_EXERCISE AIM_. Each entry below is to be reproduced exactly, though any pictures it holds must be omitted.

(Extracted records)

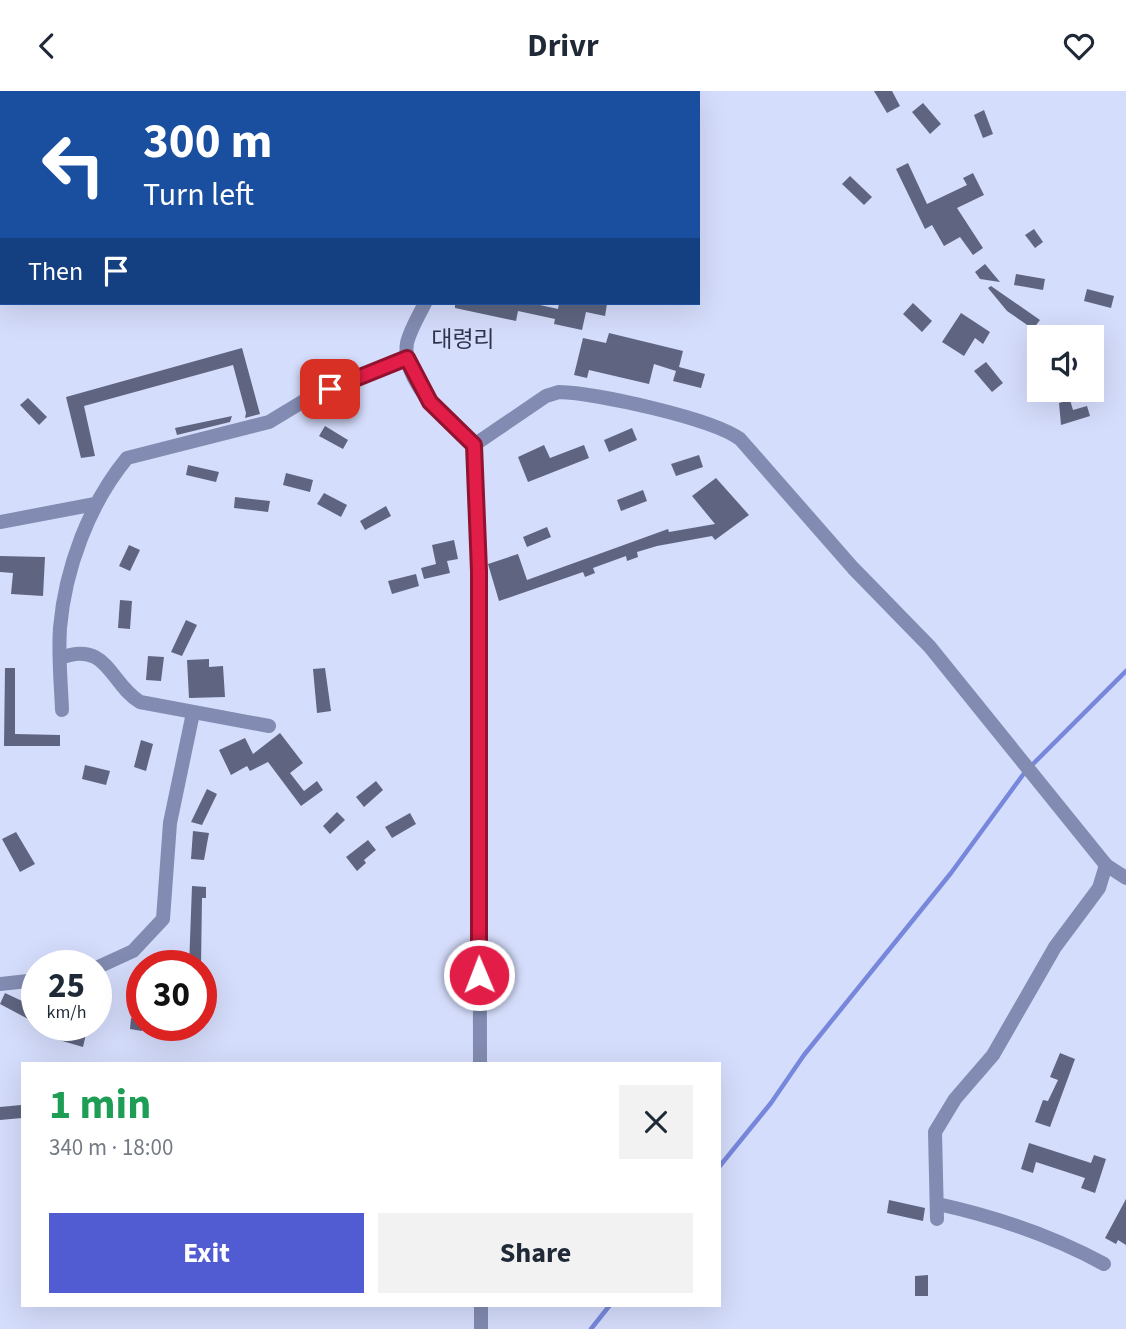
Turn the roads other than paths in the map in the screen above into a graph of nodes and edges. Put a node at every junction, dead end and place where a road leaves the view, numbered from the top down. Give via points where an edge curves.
1 (424, 305) edge
2 (407, 358) junction
3 (474, 445) junction
4 (95, 504) junction
5 (0, 522) edge
6 (60, 658) junction
7 (62, 710) dead end
8 (193, 713) junction
9 (269, 726) dead end
10 (1106, 865) junction
11 (1126, 879) edge
12 (112, 961) edge
13 (21, 982) edge
14 (0, 985) edge
15 (480, 1062) edge
16 (1104, 1264) dead end
17 (481, 1307) edge
18 (481, 1329) edge

1 - 2 street via 407,341
2 - 3 street via 430,402
2 - 4 street via 312,396 269,422 127,458
3 - 10 street via 545,396 559,392 671,414 728,431 930,647
3 - 15 street via 479,571
4 - 5 street
4 - 6 street via 65,596
6 - 7 street
6 - 8 street via 91,656 103,661 139,702
8 - 9 street
8 - 12 street via 170,823 163,919 133,951
10 - 11 street
10 - 16 street via 1099,888 1055,947 993,1055 939,1124 934,1146 937,1212 1017,1224
13 - 14 street
17 - 18 street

_RESPONSE_.
Turn the roads other than paths in the map in the screen above into a graph of nodes and edges. Put a node at every junction, dead end and place where a road leaves the view, numbered from the top down. Give via points where an edge curves.
1 (424, 305) edge
2 (407, 358) junction
3 (474, 445) junction
4 (95, 504) junction
5 (0, 522) edge
6 (60, 658) junction
7 (62, 710) dead end
8 (193, 713) junction
9 (269, 726) dead end
10 (1106, 865) junction
11 (1126, 879) edge
12 (112, 961) edge
13 (21, 982) edge
14 (0, 985) edge
15 (480, 1062) edge
16 (1104, 1264) dead end
17 (481, 1307) edge
18 (481, 1329) edge

1 - 2 street via 407,341
2 - 3 street via 430,402
2 - 4 street via 312,396 269,422 127,458
3 - 10 street via 545,396 559,392 671,414 728,431 930,647
3 - 15 street via 479,571
4 - 5 street
4 - 6 street via 65,596
6 - 7 street
6 - 8 street via 91,656 103,661 139,702
8 - 9 street
8 - 12 street via 170,823 163,919 133,951
10 - 11 street
10 - 16 street via 1099,888 1055,947 993,1055 939,1124 934,1146 937,1212 1017,1224
13 - 14 street
17 - 18 street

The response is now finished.